Although Orange is labelled as a shojo series, it doesn’t feel like one in the traditional sense. The classic shojo elements are present in that Naho and Kakeru have romantic feelings for one another, but Orange is sensible enough not to push those aspects in favour of the real crux of the story: saving Kakeru. Naho is shy and struggles to fulfill every request that the letters ask her to do but with the support of her friends she accomplishes a lot. Suwa has a strong bond with Naho and wants to do what’s right by her, and in the future deeply regrets not noticing how depressed Kakeru was. The series focuses on Suwa, Naho and Kakeru the most and sadly generally pushes Chino, Hagita and Azusa aside in favour of their development, especially early on. However, thankfully, they do get more focus during the latter half of the story, so even if you feel that they aren’t that interesting to begin with, I can confidently say that things do improve.
As much as I love this story, I do think the anime has some issues. Most of them are down to the animation (more on this below), but I also think that the characters don’t feel as real as they do in the manga. They’re not handled terribly by any means but my best example lies with Naho, who just comes across as more dim and clumsy than in the manga. It seems as if every time she makes a bad move, the show lingers on it for far too long. In the manga Naho’s very cute and, yes, she’s shy and makes mistakes by not always following the letter’s advice, but perhaps because we’re flicking through a book so much faster than watching an episode of the anime, it just flows much better.

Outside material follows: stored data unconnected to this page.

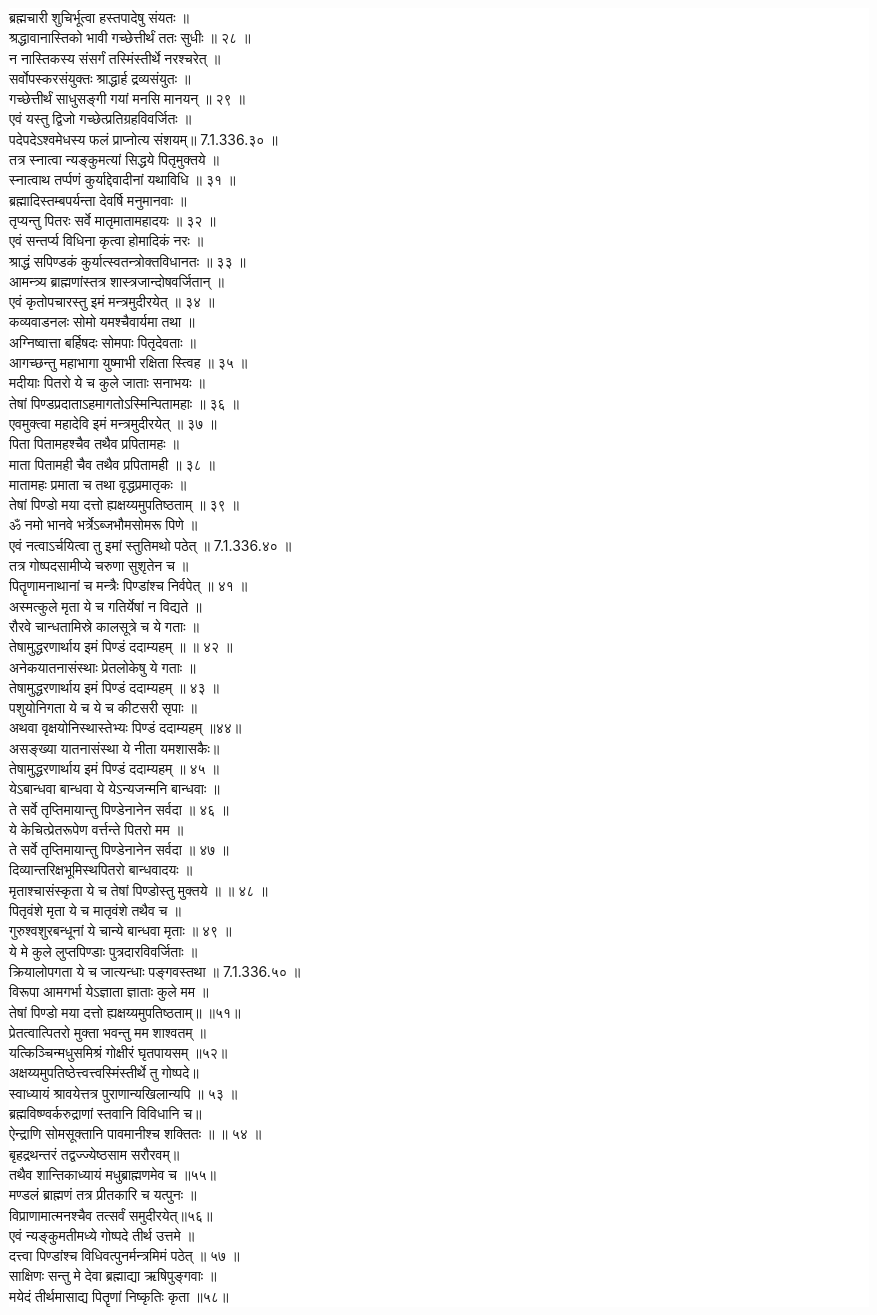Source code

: ब्रह्मचारी शुचिर्भूत्वा हस्तपादेषु संयतः ॥  
श्रद्धावानास्तिको भावी गच्छेत्तीर्थं ततः सुधीः ॥ २८ ॥  
न नास्तिकस्य संसर्गं तस्मिंस्तीर्थे नरश्चरेत् ॥  
सर्वोपस्करसंयुक्तः श्राद्धार्ह द्रव्यसंयुतः ॥  
गच्छेत्तीर्थं साधुसङ्गी गयां मनसि मानयन् ॥ २९ ॥  
एवं यस्तु द्विजो गच्छेत्प्रतिग्रहविवर्जितः ॥  
पदेपदेऽश्वमेधस्य फलं प्राप्नोत्य संशयम्॥ 7.1.336.३० ॥  
तत्र स्नात्वा न्यङ्कुमत्यां सिद्धये पितृमुक्तये ॥  
स्नात्वाथ तर्प्पणं कुर्याद्देवादीनां यथाविधि ॥ ३१ ॥  
ब्रह्मादिस्तम्बपर्यन्ता देवर्षि मनुमानवाः ॥  
तृप्यन्तु पितरः सर्वे मातृमातामहादयः ॥ ३२ ॥  
एवं सन्तर्प्य विधिना कृत्वा होमादिकं नरः ॥  
श्राद्धं सपिण्डकं कुर्यात्स्वतन्त्रोक्तविधानतः ॥ ३३ ॥  
आमन्त्र्य ब्राह्मणांस्तत्र शास्त्रजान्दोषवर्जितान् ॥  
एवं कृतोपचारस्तु इमं मन्त्रमुदीरयेत् ॥ ३४ ॥  
कव्यवाडनलः सोमो यमश्चैवार्यमा तथा ॥  
अग्निष्वात्ता बर्हिषदः सोमपाः पितृदेवताः ॥  
आगच्छन्तु महाभागा युष्माभी रक्षिता स्त्विह ॥ ३५ ॥  
मदीयाः पितरो ये च कुले जाताः सनाभयः ॥  
तेषां पिण्डप्रदाताऽहमागतोऽस्मिन्पितामहाः ॥ ३६ ॥  
एवमुक्त्वा महादेवि इमं मन्त्रमुदीरयेत् ॥ ३७ ॥  
पिता पितामहश्चैव तथैव प्रपितामहः ॥  
माता पितामही चैव तथैव प्रपितामही ॥ ३८ ॥  
मातामहः प्रमाता च तथा वृद्धप्रमातृकः ॥  
तेषां पिण्डो मया दत्तो ह्यक्षय्यमुपतिष्ठताम् ॥ ३९ ॥  
ॐ नमो भानवे भर्त्रेऽब्जभौमसोमरू पिणे ॥  
एवं नत्वाऽर्चयित्वा तु इमां स्तुतिमथो पठेत् ॥ 7.1.336.४० ॥  
तत्र गोष्पदसामीप्ये चरुणा सुशृतेन च ॥  
पितॄणामनाथानां च मन्त्रैः पिण्डांश्च निर्वपेत् ॥ ४१ ॥  
अस्मत्कुले मृता ये च गतिर्येषां न विद्यते ॥  
रौरवे चान्धतामिस्रे कालसूत्रे च ये गताः ॥  
तेषामुद्धरणार्थाय इमं पिण्डं ददाम्यहम् ॥ ॥ ४२ ॥  
अनेकयातनासंस्थाः प्रेतलोकेषु ये गताः ॥  
तेषामुद्धरणार्थाय इमं पिण्डं ददाम्यहम् ॥ ४३ ॥  
पशुयोनिगता ये च ये च कीटसरी सृपाः ॥  
अथवा वृक्षयोनिस्थास्तेभ्यः पिण्डं ददाम्यहम् ॥४४॥  
असङ्ख्या यातनासंस्था ये नीता यमशासकैः॥  
तेषामुद्धरणार्थाय इमं पिण्डं ददाम्यहम् ॥ ४५ ॥  
येऽबान्धवा बान्धवा ये येऽन्यजन्मनि बान्धवाः ॥  
ते सर्वे तृप्तिमायान्तु पिण्डेनानेन सर्वदा ॥ ४६ ॥  
ये केचित्प्रेतरूपेण वर्त्तन्ते पितरो मम ॥  
ते सर्वे तृप्तिमायान्तु पिण्डेनानेन सर्वदा ॥ ४७ ॥  
दिव्यान्तरिक्षभूमिस्थपितरो बान्धवादयः ॥  
मृताश्चासंस्कृता ये च तेषां पिण्डोस्तु मुक्तये ॥ ॥ ४८ ॥  
पितृवंशे मृता ये च मातृवंशे तथैव च ॥  
गुरुश्वशुरबन्धूनां ये चान्ये बान्धवा मृताः ॥ ४९ ॥  
ये मे कुले लुप्तपिण्डाः पुत्रदारविवर्जिताः ॥  
क्रियालोपगता ये च जात्यन्धाः पङ्गवस्तथा ॥ 7.1.336.५० ॥  
विरूपा आमगर्भा येऽज्ञाता ज्ञाताः कुले मम ॥  
तेषां पिण्डो मया दत्तो ह्यक्षय्यमुपतिष्ठताम्॥ ॥५१॥  
प्रेतत्वात्पितरो मुक्ता भवन्तु मम शाश्वतम् ॥  
यत्किञ्चिन्मधुसमिश्रं गोक्षीरं घृतपायसम् ॥५२॥  
अक्षय्यमुपतिष्ठेत्त्वत्त्वस्मिंस्तीर्थे तु गोष्पदे॥  
स्वाध्यायं श्रावयेत्तत्र पुराणान्यखिलान्यपि ॥ ५३ ॥  
ब्रह्मविष्ण्वर्करुद्राणां स्तवानि विविधानि च॥  
ऐन्द्राणि सोमसूक्तानि पावमानीश्च शक्तितः ॥ ॥ ५४ ॥  
बृहद्रथन्तरं तद्वज्ज्येष्ठसाम सरौरवम्॥  
तथैव शान्तिकाध्यायं मधुब्राह्मणमेव च ॥५५॥  
मण्डलं ब्राह्मणं तत्र प्रीतकारि च यत्पुनः ॥  
विप्राणामात्मनश्चैव तत्सर्वं समुदीरयेत्॥५६॥  
एवं न्यङ्कुमतीमध्ये गोष्पदे तीर्थ उत्तमे ॥  
दत्त्वा पिण्डांश्च विधिवत्पुनर्मन्त्रमिमं पठेत् ॥ ५७ ॥  
साक्षिणः सन्तु मे देवा ब्रह्माद्या ऋषिपुङ्गवाः ॥  
मयेदं तीर्थमासाद्य पितॄणां निष्कृतिः कृता ॥५८॥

The remaining problems that I have with the anime rest with TMS Entertainment, the animation studio that handled the adaptation. They’ve done some really nice work for the backgrounds, which all look stunning and very lifelike, but this design choice leaves the character designs (which are very colourful and quite “anime” versus realistic) feeling out of place against the backdrops. It’s not just the art style conflicts that are an issue, though. There are also fairly major consistency issues with the cast either looking quite off-model, from shot to shot, or lacking facial features when at a distance. It isn’t even a case of this only happening in one or two episodes, it’s a problem that plagues the whole show. I was pulled out of the story fairly often just to wonder what had happened to Naho’s face! The studio also added in some random montages from episode to episode of everyday school life and the kids having fun together, which didn’t exist in the original manga and felt horribly out of place.
Orange’s music was provided by Hiroaki Tsutsumi and fares a lot better than the animation. Tsutsumi has previously worked on the music for Blue Spring Ride, Meganebu!, and Kuromukuro and seems to have a good grasp on the kind of tone Orange was looking for. It’s a soundtrack full of emotional piano tracks but also some very pop-y acoustic guitar-inspired scores that fit what a series like this really needs. Overall I have no complaints with the music, although it’s worth noting that the mixing on Crunchyroll was a bit out of whack and music was usually louder than the characters’ dialogue.
Where voice actors are concerned we have a pretty good group that gave solid performances, but the best in the series are definitely Naho and Kakeru. Naho is voiced by Kana Hanazawa (Zera in Fairy Tail Zero, Anri Sonohara in Durarara!!, Rize Kamishiro in Tokyo Ghoul) and is definitely the best of the lot, giving Naho some excellent emotion – especially during her exchanges with Kakeru. Speaking of Kakeru, he’s played by Seiichiro Yamashita (Nakagawa in Golden Time, Eita Kursunoki in Seraph of the End) who also gives a very emotionally driven performance that suits the character exceptionally well.
Overall Orange’s anime leaves me feeling a little unsatisfied. Due to the way the animation has been handled, and other mild niggles, I feel as if the best thing I can do is recommend that fans read the manga, which is so much better than the anime adaption was. The TV series isn’t a bad way to get into the series but I fear that would definitely leave you a little cold at the end and that’s just not how Orange should be.